• _BRIEF_:
Quote the data exactly, first line to the line containing "adecuados, para analizar", with no pictures.

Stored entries
:::::

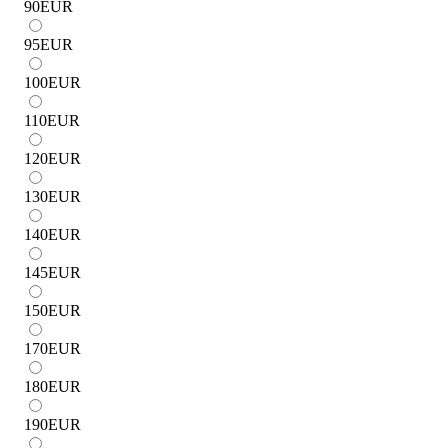
90
EUR
95
EUR
100
EUR
110
EUR
120
EUR
130
EUR
140
EUR
145
EUR
150
EUR
170
EUR
180
EUR
190
EUR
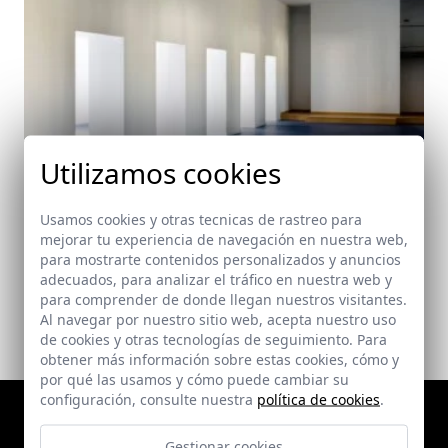
Utilizamos cookies
Biblioteca Lepanto
Usamos cookies y otras tecnicas de rastreo para
mejorar tu experiencia de navegación en nuestra web,
Córdoba
para mostrarte contenidos personalizados y anuncios
adecuados, para analizar el tráfico en nuestra web y
para comprender de donde llegan nuestros visitantes.
Al navegar por nuestro sitio web, acepta nuestro uso
de cookies y otras tecnologías de seguimiento. Para
obtener más información sobre estas cookies, cómo y
por qué las usamos y cómo puede cambiar su
configuración, consulte nuestra
política de cookies
.
Gestionar cookies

:::::

• _YOUR SOLUTION_:
90
EUR
95
EUR
100
EUR
110
EUR
120
EUR
130
EUR
140
EUR
145
EUR
150
EUR
170
EUR
180
EUR
190
EUR
Utilizamos cookies
Biblioteca Lepanto
Usamos cookies y otras tecnicas de rastreo para
mejorar tu experiencia de navegación en nuestra web,
Córdoba
para mostrarte contenidos personalizados y anuncios
adecuados, para analizar el tráfico en nuestra web y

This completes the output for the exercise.